-------- Data for the task --------

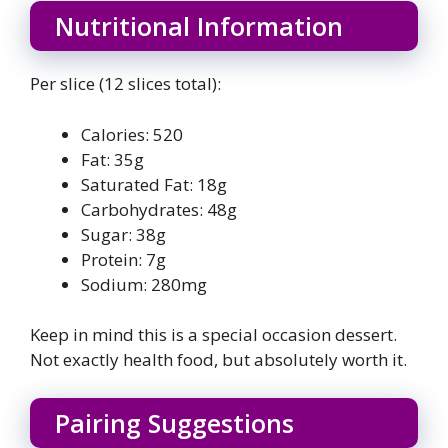
Nutritional Information
Per slice (12 slices total):
Calories: 520
Fat: 35g
Saturated Fat: 18g
Carbohydrates: 48g
Sugar: 38g
Protein: 7g
Sodium: 280mg
Keep in mind this is a special occasion dessert.
Not exactly health food, but absolutely worth it.
Pairing Suggestions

--------

Give back the data exactly, with no images.

Nutritional Information
Per slice (12 slices total):
Calories: 520
Fat: 35g
Saturated Fat: 18g
Carbohydrates: 48g
Sugar: 38g
Protein: 7g
Sodium: 280mg
Keep in mind this is a special occasion dessert.
Not exactly health food, but absolutely worth it.
Pairing Suggestions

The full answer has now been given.